• _Trecho para leitura_

BOGOTÁ, 6 de dez de 2022 às 15:56
O colombiano Silverio Suárez sentiu o chamado de Deus para duas missões: salvar almas através do sacerdócio e salvar vidas através da Polícia.
Padre Suárez, de 61 anos, é o único padre católico a servir como oficial de alto escalão na polícia colombiana.
Há poucos dias, foi nomeado subdiretor da Polícia Nacional da Colômbia, onde luta contra o narcotráfico e pelos processos de paz, ao mesmo tempo que confessa os presos, acompanha famílias em momentos de dor ou convida seus companheiros para rezar o terço.
Padre Silvério cumprimenta o papa Francisco / Crédito: Padre Silverio Suárez
O começo de uma vocação
Padre Silvério trabalhava como jornalista no jornal colombiano El Tiempo e foi em uma de suas páginas que viu um anúncio para um cargo na polícia colombiana.
Depois de várias provas e entrevistas, conseguiu entrar, sem imaginar a grande missão que Deus ainda tinha para ele.
Foi nos seus primeiros anos como polícia, onde ingressou aos 32 anos, quando viu a necessidade de mudar os “corações” dos seus companheiros e pôde ver a morte de perto e pensar na efemeridade da vida.
Falando à ACI Prensa, agência em espanhol do grupo ACI, disse que "o que mais me marcou foi o lema da polícia, que é 'Deus e Pátria', e eu queria entregar a minha vida para servir a Deus e servir ao meu país, era isso que eu estava buscando na minha vida".
“Entreguei um cheque em branco a Nosso Senhor”, disse o padre Silvério, que conseguiu conciliar os estudos sacerdotais com o trabalho de policial, apesar das dificuldades e complicações que isso implicava. Ele foi ordenado aos 39 anos.
Padre Silvério com colegas do Corpo de Polícia / Crédito: Diocese da Diocese Militar da Colômbia
Acompanhar na dor
“Qual é a missão do padre? Acima de tudo, servir a Deus e servir ao próximo. Qual é a missão da polícia? O lema diz, servir a Deus e, em segundo lugar, servir à pátria, servir aos meus semelhantes. A minha missão como sacerdote é salvar almas e como polícia salvar vidas”, disse o padre general.
“Eu estive com meus companheiros numa tarde e dois dias depois eles foram assassinados em um ato terrorista. Tive que enterrá-los e vi tantos companheiros vítimas de violência, que foram sequestrados nas piores condições de vida”, lamentou.

• _Perguntas de estudo_
(a) Liste todas as idades do padre Silvério citadas na reportagem sobre o padre Silvério e diga a que momento cada uma corresponde.
(b) Prossiga a reportagem sobre o padre Silvério a partir da última frase apresentada.
Os registros abaixo vêm de outra fonte.

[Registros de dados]

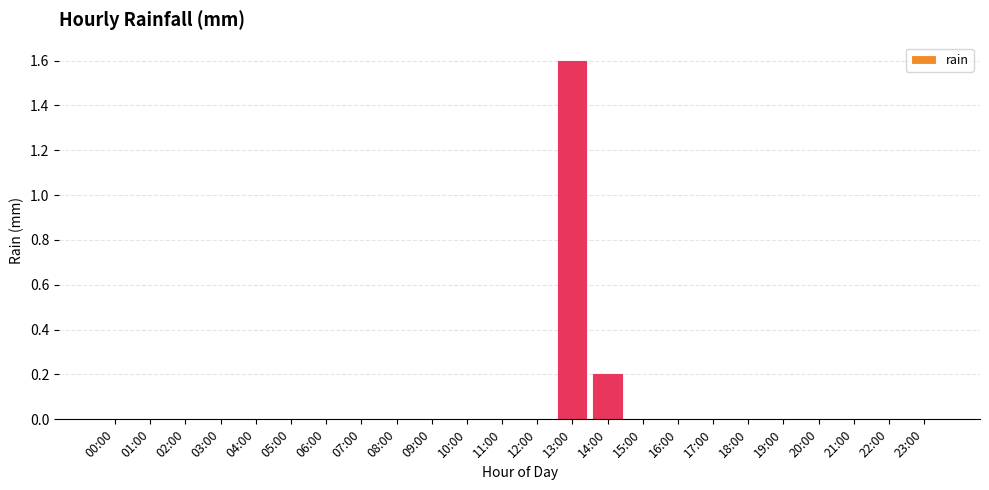

What is the sum of all values?

1.8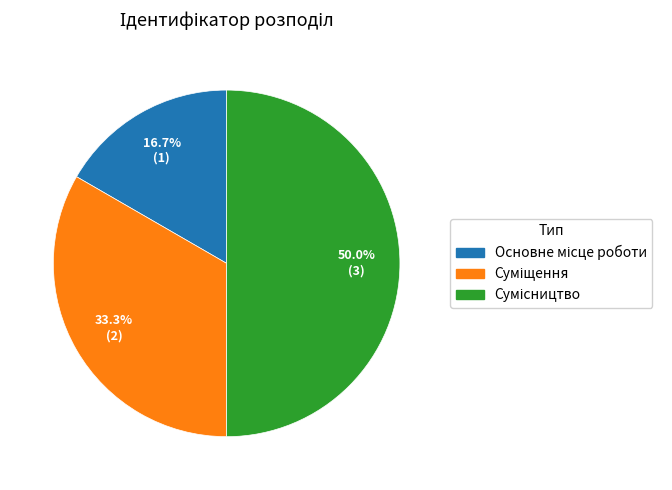

The Сумісництво slice represents 37% of the pie. True or false?

False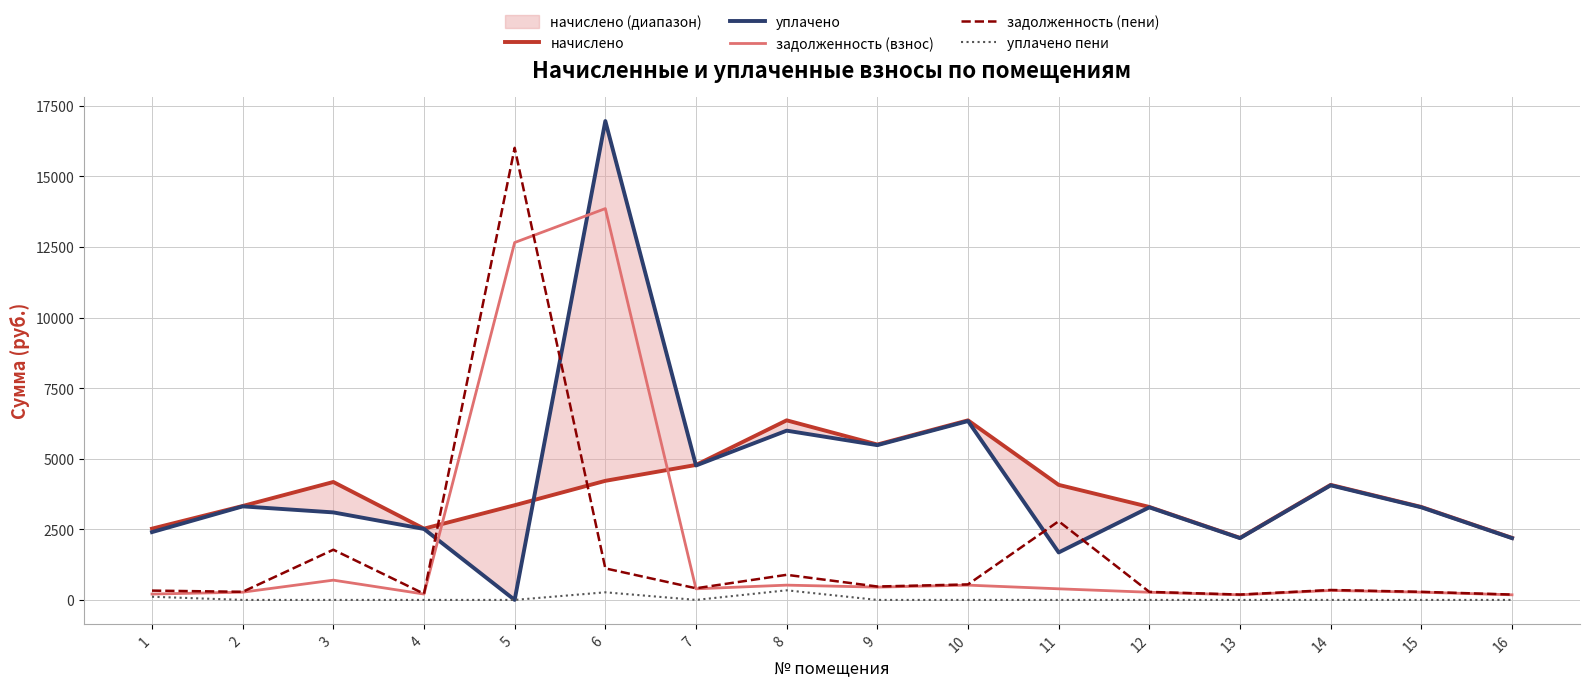

What are all the series names shown in the legend?

начислено, уплачено, задолженность (взнос), задолженность (пени), уплачено пени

• _Respostas escritas_
(a)
- 61 anos: a idade atual dele.
- 32 anos: quando entrou na polícia.
- 39 anos: quando foi ordenado padre.

(b)
O padre contou que na Colômbia os guerrilheiros tinham campos de concentração onde viviam pessoas nas piores condições, “onde nem os animais eram tratados assim”.
“Acorrentados, em celas com arame farpado, onde não podiam nem ir ao banheiro. Eles não tinham nem onde dormir... porque eram policiais. E como sacerdote acompanho essas famílias em sua dor”.
Recordou com emoção uma conversa que teve com um companheiro que lhe “pediu que rezasse por ele e por seus homens”. “Despedimo-nos e, por surpresa, aos poucos dias ele foi sequestrado. Ele conseguiu escapar dos guerrilheiros, que o prenderam novamente, o violaram e o mataram. Umas coisas muito difíceis”, lamentou.
Ele contou que, como padre, "você também tem que dar muito ânimo aos policiais, principalmente ultimamente com os protestos sociais, onde praticamente queimavam vivos os policiais”.
"Eu vou com Deus"
Ao responder sobre o perigo de vida que ele corre, disse que “vou com Deus, não tenho medo disso. Vivo uma vida normal, não tenho guarda-costas, não tenho nada disso”.
"Apesar de ter vivido muitas situações perigosas, principalmente na época forte da guerrilha, em 1995".
Para o padre Silverio, as duas vocações são compatíveis e “quando minha vida esteve em perigo, tive que me defender. A própria Igreja o contempla: o injusto agressor”.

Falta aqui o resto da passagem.